Nikkei 225 Breaks Above 68,000 for the First Time, Led by Tech Stocks

Alina Collins
Published 2026-06-03About 7 min read

The Nikkei 225 crossed 68,000 intraday on Wednesday for the first time, hitting an all-time high as chip-equipment stocks surged; Goldman Sachs and Citi both raised targets, though rising JGB yields pose a valuation risk.

01

Which stocks led the charge?

Chip-equipment maker Tokyo Electron jumped 10.1%; chip-testing firm Advantest rose 4.6% — both riding a global wave of AI-driven buying.
This means → the rally's engine is not broad-based blue chips but the semiconductor equipment chain.
The yen weakened in tandem: USD/JPY briefly breached the 160 mark, touching 160.44 before pulling back to 159.86.
02

Why are two Wall Street houses bullish at the same time?

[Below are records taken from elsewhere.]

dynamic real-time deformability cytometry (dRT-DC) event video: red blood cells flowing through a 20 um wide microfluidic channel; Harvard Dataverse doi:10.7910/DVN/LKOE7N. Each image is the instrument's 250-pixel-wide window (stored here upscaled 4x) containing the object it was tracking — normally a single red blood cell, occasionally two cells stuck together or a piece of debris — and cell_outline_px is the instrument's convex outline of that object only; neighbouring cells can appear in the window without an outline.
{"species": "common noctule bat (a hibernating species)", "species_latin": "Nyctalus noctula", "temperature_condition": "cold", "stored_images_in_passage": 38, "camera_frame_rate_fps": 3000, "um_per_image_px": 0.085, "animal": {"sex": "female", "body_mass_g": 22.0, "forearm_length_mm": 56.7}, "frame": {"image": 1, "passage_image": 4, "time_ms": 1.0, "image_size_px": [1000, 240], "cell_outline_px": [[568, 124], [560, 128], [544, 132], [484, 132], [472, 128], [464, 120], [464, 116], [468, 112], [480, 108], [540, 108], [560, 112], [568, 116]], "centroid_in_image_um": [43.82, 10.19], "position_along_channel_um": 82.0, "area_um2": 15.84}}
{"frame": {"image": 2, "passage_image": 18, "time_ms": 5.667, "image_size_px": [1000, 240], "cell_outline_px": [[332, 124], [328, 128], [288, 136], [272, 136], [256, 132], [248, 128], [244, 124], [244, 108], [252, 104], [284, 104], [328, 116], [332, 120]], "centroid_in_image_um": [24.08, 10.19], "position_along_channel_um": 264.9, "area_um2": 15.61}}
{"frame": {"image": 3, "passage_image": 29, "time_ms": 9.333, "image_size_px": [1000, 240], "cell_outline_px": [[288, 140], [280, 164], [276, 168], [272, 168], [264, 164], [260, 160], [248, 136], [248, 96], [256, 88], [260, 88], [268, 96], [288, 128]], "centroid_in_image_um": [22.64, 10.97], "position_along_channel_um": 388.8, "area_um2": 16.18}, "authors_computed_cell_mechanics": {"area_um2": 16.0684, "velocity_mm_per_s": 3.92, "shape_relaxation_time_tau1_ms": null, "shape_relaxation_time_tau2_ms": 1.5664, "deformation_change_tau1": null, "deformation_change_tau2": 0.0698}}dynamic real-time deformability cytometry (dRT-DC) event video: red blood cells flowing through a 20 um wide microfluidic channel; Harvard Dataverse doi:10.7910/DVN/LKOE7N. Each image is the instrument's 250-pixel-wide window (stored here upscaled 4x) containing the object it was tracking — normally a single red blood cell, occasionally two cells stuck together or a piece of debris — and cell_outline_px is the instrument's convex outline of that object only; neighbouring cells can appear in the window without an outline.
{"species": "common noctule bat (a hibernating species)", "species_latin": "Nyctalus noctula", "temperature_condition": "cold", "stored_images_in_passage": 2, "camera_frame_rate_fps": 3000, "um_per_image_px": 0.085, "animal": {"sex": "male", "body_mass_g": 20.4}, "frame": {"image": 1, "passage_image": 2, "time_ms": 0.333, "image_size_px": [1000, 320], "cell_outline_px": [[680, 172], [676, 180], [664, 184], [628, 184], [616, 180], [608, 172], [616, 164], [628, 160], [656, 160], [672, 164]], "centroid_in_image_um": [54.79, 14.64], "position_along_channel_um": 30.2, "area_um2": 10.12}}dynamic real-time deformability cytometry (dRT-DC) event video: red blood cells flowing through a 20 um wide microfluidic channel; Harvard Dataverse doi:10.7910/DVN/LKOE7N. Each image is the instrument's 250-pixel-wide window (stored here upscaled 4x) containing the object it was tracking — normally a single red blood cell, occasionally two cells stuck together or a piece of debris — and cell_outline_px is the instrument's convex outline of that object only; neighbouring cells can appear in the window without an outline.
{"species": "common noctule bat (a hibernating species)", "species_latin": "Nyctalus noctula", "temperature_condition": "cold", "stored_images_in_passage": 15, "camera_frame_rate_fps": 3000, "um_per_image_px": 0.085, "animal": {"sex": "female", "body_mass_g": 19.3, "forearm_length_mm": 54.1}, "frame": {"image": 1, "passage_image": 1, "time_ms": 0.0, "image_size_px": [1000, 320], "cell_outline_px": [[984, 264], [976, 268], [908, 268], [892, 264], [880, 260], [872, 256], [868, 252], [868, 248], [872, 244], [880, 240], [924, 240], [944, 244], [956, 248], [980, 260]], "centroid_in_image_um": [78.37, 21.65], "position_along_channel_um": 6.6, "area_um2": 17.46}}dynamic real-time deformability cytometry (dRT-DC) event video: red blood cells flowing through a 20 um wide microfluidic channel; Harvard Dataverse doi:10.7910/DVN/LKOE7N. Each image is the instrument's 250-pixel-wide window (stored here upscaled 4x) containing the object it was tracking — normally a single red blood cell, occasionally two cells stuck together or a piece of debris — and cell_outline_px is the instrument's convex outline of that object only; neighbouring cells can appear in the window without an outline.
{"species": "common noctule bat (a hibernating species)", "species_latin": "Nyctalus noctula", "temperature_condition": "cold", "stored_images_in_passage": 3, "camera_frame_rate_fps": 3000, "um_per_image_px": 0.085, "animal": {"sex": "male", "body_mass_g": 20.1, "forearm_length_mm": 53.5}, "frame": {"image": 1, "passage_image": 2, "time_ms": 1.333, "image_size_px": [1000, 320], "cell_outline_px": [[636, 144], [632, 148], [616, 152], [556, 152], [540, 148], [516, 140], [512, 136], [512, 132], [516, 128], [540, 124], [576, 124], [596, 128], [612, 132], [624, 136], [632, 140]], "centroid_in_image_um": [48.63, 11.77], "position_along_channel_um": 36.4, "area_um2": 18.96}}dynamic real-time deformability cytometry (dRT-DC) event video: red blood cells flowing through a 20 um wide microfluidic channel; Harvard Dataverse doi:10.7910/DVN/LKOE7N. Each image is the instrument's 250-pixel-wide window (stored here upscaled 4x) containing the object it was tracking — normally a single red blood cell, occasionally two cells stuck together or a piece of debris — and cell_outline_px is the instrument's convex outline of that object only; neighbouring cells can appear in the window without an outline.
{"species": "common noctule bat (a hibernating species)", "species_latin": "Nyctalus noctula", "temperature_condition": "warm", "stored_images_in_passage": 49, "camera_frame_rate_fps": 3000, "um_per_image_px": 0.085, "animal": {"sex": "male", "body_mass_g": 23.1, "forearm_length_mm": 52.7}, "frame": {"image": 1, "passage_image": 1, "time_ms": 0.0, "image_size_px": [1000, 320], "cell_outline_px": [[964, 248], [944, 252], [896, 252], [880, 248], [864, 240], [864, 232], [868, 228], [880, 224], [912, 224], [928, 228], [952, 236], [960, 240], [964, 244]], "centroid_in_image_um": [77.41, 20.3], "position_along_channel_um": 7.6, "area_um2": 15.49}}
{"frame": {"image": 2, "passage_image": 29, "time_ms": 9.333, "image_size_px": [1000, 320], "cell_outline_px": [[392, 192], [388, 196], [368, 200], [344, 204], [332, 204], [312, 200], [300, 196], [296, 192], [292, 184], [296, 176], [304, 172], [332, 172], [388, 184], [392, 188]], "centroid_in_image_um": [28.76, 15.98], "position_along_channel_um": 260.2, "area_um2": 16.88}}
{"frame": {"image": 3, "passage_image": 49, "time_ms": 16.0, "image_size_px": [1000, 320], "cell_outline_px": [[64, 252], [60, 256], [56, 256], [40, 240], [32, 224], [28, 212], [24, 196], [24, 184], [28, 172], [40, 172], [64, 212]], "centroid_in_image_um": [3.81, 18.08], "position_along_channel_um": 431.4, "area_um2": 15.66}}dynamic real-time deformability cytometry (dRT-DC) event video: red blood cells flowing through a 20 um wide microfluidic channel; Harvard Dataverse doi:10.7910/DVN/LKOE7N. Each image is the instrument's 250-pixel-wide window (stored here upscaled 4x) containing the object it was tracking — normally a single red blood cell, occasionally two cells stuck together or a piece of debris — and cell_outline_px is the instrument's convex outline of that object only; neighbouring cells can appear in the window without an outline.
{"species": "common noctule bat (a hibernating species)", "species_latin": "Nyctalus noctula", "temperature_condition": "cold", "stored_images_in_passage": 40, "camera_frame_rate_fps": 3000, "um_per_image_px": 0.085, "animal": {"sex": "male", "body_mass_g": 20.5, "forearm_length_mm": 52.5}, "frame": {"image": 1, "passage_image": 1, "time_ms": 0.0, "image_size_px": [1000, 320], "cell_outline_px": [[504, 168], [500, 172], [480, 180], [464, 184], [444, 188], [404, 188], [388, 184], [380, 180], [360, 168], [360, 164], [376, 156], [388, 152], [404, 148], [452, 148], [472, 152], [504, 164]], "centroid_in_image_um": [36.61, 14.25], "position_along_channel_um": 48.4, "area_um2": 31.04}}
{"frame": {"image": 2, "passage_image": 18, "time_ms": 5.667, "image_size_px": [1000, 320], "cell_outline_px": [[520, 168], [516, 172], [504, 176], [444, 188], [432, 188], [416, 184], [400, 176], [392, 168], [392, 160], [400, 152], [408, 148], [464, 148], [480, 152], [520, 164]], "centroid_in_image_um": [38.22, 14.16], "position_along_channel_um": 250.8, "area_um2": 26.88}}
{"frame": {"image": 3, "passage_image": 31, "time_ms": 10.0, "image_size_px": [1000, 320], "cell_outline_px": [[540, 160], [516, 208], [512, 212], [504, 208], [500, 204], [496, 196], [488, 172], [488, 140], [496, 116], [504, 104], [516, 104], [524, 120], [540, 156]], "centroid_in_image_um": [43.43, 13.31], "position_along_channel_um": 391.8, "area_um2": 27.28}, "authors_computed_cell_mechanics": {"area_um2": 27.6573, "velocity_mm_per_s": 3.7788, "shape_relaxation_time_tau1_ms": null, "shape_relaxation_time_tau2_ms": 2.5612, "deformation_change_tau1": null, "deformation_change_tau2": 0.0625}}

Goldman Sachs raised its 12-month TOPIX target from 4,200 to 4,400 — implying roughly 11% upside — and lifted FY26/27 EPS growth forecasts to +11% each, adding a new FY28 forecast of +9%.
Goldman noted that cumulative net foreign inflows since April 2025 have reached ¥16 trillion, while corporate shareholder returns hit a record.
Citi went further: TOPIX target at 4,500, Nikkei 225 peak around 72,000, and a call that "70,000 will be breached before year-end."
In plain terms = both banks are betting on the same thesis — earnings still rising, foreign money still flowing in, buybacks still running. The trend is not over.
03

Can fundamentals keep up?

Citi's data: TOPIX constituents guide for revenue +4.2% YoY, operating profit +8.2%, net income +7.6%.
Near-term pressure comes from conservative initial guidance, which is pulling analyst estimates down temporarily — this reflects a guidance-timing gap, not deteriorating earnings.
Citi sees no end-of-trend signal across its three key threads: earnings, ROE, and fund flows.
04

What is the biggest risk?

TOPIX trades at a 12-month forward P/E of 16.8×, near the top of its range over the past decade-plus.
Citi argues that if average ROE moves toward 11%–12%, a P/E above 17× remains defensible.
The real watch-point is a "bad rate rise": if fiscal concerns intensify and the 10-year JGB yield breaks 3% on rising real rates, valuation pressure would mount sharply.
Japan's 10-year real rate has edged up to roughly 25 basis points — this risk is not yet the market's main narrative, but it bears monitoring.
05

How did the rest of Asia-Pacific fare?

Taiwan's TAIEX rose 1.8%; Australia's S&P/ASX 200 gained 0.3% to 8,747.10.
Hong Kong's Hang Seng fell 0.9% to 25,804.51; the Shanghai Composite slipped 0.2% to 4,068.77.
South Korea's market was closed for a public holiday.

Content is for reference only, not financial advice.